The Afghans accordingly excited a
tumult, both on account of this occurrence, and
because a Kashmírian woman, the wife of Selím
Khán, by whom she had a daughter, after betrothing
her to the son of Beirám Khán, was
now accompanying him on his pilgrimage to
Mekka. One day, Beirám Khán had gone to a
pleasure seat, situated in the midst of a large
lake, near the city; and had returned in the
boat which had conveyed him there, when the
above-mentioned Afghán, accompanied by thirty
or forty others, arrived on the borders of the
lake, just as Beirám Khán had mounted his
horse. On this occasion, the dishonourable
Afghán, though the Khán had requested the
whole to come to him, so struck him on the
back with a dagger that it passed out at his
breast. The others, then drawing their swords,
completed his business, and put him to death.

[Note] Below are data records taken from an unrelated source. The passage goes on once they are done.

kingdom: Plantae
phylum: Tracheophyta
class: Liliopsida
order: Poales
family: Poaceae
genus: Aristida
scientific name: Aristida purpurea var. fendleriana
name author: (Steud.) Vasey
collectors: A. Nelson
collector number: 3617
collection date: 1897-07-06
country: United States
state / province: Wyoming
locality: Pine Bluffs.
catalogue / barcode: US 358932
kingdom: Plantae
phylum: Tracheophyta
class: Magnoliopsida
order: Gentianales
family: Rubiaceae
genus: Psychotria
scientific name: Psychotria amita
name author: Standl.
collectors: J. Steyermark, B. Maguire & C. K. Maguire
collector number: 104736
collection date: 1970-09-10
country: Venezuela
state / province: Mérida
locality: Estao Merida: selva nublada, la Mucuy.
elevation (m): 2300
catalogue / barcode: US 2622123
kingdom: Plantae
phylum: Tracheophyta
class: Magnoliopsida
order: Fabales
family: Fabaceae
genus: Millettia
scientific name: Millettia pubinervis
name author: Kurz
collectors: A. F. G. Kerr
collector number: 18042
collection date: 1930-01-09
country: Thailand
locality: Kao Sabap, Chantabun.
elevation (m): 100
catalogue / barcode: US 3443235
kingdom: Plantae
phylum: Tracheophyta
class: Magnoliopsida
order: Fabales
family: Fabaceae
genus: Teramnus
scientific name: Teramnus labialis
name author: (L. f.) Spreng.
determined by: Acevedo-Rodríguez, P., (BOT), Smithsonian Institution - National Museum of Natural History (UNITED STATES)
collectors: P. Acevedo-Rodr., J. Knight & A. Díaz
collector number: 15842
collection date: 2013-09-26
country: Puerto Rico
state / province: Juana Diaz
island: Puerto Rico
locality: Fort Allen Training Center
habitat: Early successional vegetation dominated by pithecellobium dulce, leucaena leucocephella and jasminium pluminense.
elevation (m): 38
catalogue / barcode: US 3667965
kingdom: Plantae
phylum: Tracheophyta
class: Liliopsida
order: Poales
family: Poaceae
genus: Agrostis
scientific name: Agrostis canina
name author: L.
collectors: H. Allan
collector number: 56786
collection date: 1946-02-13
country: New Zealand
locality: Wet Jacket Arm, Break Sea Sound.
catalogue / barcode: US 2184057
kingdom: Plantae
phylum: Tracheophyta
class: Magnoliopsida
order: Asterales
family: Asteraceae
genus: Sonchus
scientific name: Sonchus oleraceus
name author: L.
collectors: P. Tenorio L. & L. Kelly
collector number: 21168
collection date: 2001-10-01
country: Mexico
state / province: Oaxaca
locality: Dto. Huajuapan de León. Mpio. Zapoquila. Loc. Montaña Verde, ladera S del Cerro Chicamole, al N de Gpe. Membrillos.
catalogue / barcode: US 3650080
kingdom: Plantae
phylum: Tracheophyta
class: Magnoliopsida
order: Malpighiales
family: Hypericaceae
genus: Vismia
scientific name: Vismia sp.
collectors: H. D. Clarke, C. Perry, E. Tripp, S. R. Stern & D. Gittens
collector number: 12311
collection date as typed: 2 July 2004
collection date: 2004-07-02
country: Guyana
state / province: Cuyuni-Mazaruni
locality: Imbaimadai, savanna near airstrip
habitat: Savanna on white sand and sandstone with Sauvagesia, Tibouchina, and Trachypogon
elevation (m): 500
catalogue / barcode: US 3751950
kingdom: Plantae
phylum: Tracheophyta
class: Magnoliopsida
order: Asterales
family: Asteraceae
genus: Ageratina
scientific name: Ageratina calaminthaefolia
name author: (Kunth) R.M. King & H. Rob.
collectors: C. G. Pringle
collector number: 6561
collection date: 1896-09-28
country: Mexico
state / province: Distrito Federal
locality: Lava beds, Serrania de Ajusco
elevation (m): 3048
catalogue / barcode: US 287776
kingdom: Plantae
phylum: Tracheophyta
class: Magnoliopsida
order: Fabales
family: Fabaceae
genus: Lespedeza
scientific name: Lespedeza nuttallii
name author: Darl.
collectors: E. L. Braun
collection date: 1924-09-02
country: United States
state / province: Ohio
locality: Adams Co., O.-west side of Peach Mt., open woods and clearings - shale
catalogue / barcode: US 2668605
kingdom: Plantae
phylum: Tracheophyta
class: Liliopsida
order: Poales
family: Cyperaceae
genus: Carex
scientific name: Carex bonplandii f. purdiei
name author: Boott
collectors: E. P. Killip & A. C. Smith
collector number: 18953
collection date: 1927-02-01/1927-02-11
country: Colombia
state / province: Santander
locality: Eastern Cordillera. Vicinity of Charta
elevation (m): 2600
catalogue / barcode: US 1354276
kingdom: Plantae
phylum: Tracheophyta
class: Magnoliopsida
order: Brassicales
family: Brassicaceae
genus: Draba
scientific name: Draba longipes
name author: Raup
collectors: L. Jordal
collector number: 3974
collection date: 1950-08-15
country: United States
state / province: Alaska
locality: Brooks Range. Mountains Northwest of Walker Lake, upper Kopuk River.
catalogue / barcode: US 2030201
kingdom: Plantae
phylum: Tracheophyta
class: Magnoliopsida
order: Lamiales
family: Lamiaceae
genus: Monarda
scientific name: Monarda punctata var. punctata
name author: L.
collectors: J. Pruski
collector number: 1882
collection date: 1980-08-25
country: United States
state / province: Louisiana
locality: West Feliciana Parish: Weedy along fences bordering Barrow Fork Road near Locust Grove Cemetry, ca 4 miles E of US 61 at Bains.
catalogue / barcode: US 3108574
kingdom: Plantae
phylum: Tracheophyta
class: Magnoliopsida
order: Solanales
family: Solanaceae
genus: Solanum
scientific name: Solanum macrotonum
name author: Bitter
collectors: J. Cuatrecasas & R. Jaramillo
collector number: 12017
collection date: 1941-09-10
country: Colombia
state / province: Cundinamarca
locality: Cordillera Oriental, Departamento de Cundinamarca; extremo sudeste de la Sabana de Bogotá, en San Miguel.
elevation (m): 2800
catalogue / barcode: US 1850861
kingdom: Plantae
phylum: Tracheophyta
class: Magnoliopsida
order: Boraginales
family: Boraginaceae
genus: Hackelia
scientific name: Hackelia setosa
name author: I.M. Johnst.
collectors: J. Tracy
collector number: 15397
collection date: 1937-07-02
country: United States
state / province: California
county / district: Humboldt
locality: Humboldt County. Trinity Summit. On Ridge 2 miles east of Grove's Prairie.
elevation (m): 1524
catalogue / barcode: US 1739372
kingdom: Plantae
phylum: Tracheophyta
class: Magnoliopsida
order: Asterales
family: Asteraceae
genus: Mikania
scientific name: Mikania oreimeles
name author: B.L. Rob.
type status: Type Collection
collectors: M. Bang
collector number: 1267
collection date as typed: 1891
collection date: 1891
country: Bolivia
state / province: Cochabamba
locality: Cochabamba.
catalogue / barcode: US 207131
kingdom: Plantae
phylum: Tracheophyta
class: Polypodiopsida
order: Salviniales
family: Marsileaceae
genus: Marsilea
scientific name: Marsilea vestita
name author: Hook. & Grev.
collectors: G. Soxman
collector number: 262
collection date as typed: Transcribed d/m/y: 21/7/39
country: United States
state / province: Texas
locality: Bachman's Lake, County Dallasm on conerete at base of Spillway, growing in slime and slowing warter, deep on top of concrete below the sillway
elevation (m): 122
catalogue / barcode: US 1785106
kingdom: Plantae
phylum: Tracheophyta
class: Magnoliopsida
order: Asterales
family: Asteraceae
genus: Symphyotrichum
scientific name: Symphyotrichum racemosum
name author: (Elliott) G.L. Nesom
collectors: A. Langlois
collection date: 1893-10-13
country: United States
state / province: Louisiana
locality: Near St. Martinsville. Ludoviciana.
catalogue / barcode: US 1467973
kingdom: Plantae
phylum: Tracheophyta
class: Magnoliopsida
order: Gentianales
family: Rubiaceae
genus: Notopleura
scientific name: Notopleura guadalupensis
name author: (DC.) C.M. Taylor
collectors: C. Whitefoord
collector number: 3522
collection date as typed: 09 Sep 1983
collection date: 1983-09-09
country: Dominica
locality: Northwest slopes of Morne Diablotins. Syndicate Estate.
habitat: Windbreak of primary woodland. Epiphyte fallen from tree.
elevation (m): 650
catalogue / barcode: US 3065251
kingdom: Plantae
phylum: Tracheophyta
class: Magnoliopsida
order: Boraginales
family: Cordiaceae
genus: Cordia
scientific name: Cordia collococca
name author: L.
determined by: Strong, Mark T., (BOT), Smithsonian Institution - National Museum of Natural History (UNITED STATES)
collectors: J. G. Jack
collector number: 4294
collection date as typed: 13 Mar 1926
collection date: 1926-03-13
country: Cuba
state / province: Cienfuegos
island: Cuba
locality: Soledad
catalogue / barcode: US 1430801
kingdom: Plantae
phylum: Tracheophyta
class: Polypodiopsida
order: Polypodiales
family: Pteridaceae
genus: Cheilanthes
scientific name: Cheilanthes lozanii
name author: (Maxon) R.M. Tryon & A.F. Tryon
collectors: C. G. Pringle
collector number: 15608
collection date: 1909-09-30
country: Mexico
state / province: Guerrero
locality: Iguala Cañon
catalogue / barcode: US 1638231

His followers and attendants, distracted and
astonished, took to flight; and left the Khán's
bleeding body in the dust, where it was allowed
to lie, until some Fakírs and inhabitants carried
it away, and buried it near the mausoleum of
Shaikh Hissám. This event happened on Friday,
the 14th of Jumádá-ul-awal, A. Hij. 968,
22nd January,
A.D. 1561.
Beirám Khán's body was afterwards carried to the holy Mashhad, and buried there, through the exertion of Hussain Kúli Khán.
After Beirám Khán's death, the robbers of Patan plundered his followers, and left them nothing. Khoájah Malik, and several others, who brought away Abdú-l-Karím, (son and rightful heir of the Khán,) with his mother, saved them from that calamity, and sent them to Ahmadábád; whence, after four months, they went to the capital, (Dehlí) by desire of the Emperor Akbar.